::: GIVEN DATA
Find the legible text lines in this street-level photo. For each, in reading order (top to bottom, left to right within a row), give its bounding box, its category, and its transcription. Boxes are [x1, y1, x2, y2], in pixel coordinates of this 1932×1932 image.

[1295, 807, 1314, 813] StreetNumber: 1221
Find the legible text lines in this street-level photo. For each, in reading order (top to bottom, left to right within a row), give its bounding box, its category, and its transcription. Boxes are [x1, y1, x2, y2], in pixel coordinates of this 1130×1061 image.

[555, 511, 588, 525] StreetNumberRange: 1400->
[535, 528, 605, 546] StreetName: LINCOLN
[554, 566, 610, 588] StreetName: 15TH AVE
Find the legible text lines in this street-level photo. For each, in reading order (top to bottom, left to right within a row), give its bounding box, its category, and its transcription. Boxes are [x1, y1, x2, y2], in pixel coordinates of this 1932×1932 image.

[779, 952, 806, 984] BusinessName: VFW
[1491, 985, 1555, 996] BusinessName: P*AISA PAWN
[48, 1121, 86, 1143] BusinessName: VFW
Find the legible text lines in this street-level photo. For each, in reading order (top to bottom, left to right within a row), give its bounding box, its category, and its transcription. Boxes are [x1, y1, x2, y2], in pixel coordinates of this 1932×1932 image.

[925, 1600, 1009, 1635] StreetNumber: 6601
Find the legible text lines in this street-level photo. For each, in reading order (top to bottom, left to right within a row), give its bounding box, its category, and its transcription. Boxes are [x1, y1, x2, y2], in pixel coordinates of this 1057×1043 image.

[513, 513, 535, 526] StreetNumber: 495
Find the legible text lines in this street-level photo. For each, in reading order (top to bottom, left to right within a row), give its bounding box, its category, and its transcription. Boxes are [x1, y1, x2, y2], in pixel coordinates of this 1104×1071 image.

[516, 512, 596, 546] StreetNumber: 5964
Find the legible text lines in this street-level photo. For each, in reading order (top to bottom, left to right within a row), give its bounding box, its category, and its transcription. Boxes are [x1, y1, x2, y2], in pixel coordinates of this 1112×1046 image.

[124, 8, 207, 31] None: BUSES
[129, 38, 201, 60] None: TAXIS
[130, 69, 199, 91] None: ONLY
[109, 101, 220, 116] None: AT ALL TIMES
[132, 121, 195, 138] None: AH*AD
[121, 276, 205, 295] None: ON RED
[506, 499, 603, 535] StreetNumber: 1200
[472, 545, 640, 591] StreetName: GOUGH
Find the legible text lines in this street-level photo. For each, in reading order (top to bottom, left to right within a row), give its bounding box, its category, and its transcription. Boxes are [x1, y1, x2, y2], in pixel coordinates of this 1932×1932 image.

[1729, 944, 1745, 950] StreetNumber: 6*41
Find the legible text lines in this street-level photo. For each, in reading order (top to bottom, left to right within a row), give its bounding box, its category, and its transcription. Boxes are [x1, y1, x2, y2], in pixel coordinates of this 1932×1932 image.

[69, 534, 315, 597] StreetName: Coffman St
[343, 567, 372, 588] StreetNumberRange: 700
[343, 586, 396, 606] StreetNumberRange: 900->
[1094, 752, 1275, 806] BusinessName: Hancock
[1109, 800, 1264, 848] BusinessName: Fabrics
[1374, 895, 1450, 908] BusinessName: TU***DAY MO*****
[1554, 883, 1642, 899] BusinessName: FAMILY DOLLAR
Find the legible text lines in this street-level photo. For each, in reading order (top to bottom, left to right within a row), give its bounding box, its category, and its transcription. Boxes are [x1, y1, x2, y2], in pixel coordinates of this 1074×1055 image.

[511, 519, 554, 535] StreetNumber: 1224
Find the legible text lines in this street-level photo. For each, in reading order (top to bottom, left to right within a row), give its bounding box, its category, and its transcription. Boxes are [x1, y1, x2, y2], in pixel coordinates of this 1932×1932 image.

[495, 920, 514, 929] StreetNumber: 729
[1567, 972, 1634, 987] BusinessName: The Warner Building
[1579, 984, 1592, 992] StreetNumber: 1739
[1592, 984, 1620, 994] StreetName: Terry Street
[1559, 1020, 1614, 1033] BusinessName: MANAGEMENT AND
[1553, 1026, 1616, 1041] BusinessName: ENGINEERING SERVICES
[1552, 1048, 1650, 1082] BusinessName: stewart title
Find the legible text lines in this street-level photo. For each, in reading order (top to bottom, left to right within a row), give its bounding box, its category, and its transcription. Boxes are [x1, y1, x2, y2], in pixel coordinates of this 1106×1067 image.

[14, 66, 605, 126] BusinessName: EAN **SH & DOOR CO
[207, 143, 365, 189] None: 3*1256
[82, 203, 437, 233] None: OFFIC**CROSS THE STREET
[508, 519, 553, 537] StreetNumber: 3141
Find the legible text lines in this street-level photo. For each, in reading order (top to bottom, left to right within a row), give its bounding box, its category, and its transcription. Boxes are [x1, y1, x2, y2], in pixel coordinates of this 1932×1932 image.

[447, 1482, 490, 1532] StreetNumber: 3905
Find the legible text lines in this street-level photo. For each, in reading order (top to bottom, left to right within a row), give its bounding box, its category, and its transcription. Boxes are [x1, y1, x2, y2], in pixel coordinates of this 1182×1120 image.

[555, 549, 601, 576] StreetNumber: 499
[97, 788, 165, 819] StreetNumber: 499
::::::
WRITTEN INSTRUCTION :: Output everything from the line containing "this 1112×1046 image." down to the line containing "[124, 8, 207, 31] None: BUSES", both lines included, reproducing each line exactly.

OUTPUT FOR THIS TASK ::
Find the legible text lines in this street-level photo. For each, in reading order (top to bottom, left to right within a row), give its bounding box, its category, and its transcription. Boxes are [x1, y1, x2, y2], in pixel coordinates of this 1112×1046 image.

[124, 8, 207, 31] None: BUSES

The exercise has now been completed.